JOB ITEM: Which lines in the records below contain the word "site"? Copy each one.

(Plain-text document sources)
○ ○ ○ ○ ○

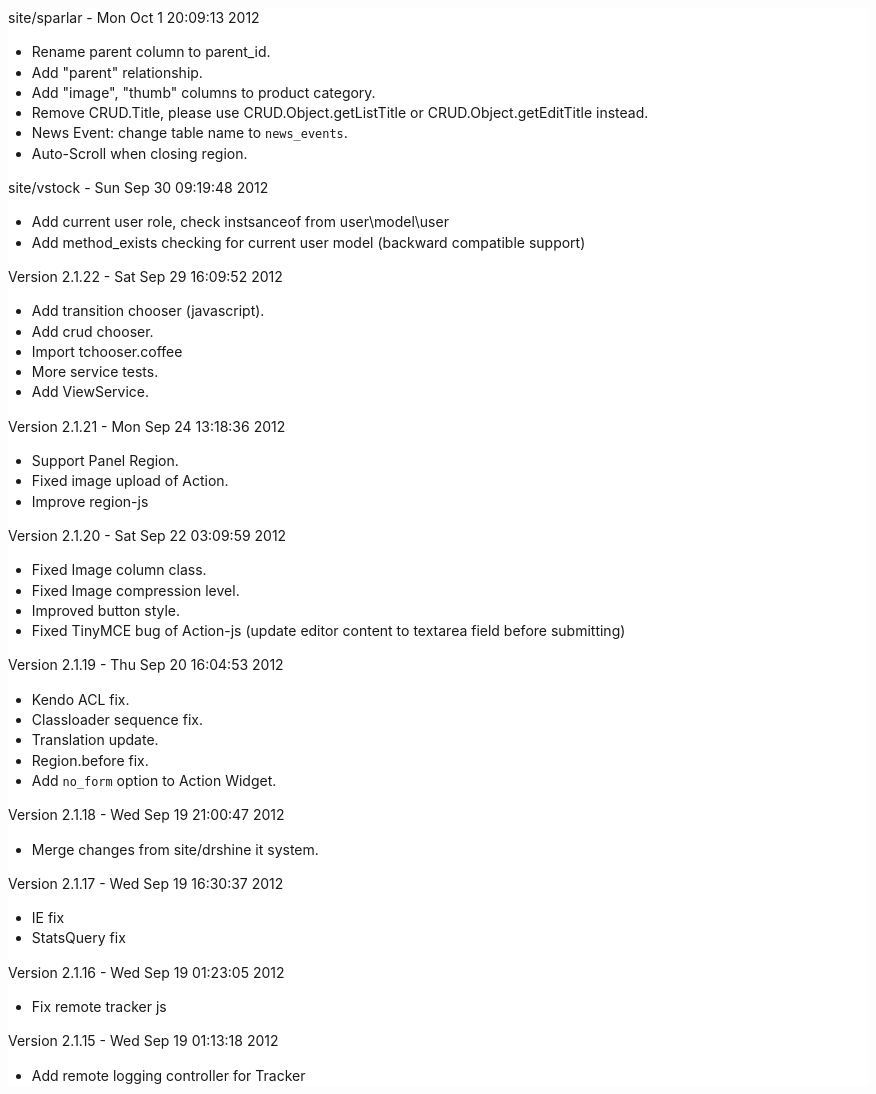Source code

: site/sparlar - Mon Oct  1 20:09:13 2012

- Rename parent column to parent\_id.
- Add "parent" relationship.
- Add "image", "thumb" columns to product category.
- Remove CRUD.Title, please use CRUD.Object.getListTitle or
  CRUD.Object.getEditTitle instead.
- News Event: change table name to `news_events`.
- Auto-Scroll when closing region.

site/vstock - Sun Sep 30 09:19:48 2012

- Add current user role, check instsanceof from user\model\user
- Add method\_exists checking for current user model (backward compatible support)

Version 2.1.22 - Sat Sep 29 16:09:52 2012

- Add transition chooser (javascript).
- Add crud chooser.
- Import tchooser.coffee
- More service tests.
- Add ViewService.

Version 2.1.21 - Mon Sep 24 13:18:36 2012

- Support Panel Region.
- Fixed image upload of Action.
- Improve region-js

Version 2.1.20 - Sat Sep 22 03:09:59 2012

- Fixed Image column class.
- Fixed Image compression level.
- Improved button style.
- Fixed TinyMCE bug of Action-js (update editor content to textarea field before submitting)

Version 2.1.19 - Thu Sep 20 16:04:53 2012

- Kendo ACL fix.
- Classloader sequence fix.
- Translation update.
- Region.before fix.
- Add `no_form` option to Action Widget.

Version 2.1.18 - Wed Sep 19 21:00:47 2012

- Merge changes from site/drshine it system.

Version 2.1.17 - Wed Sep 19 16:30:37 2012

- IE fix
- StatsQuery fix

Version 2.1.16 - Wed Sep 19 01:23:05 2012

- Fix remote tracker js

Version 2.1.15 - Wed Sep 19 01:13:18 2012

- Add remote logging controller for Tracker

○ ○ ○ ○ ○

REPLY:
: site/sparlar - Mon Oct  1 20:09:13 2012
site/vstock - Sun Sep 30 09:19:48 2012
- Merge changes from site/drshine it system.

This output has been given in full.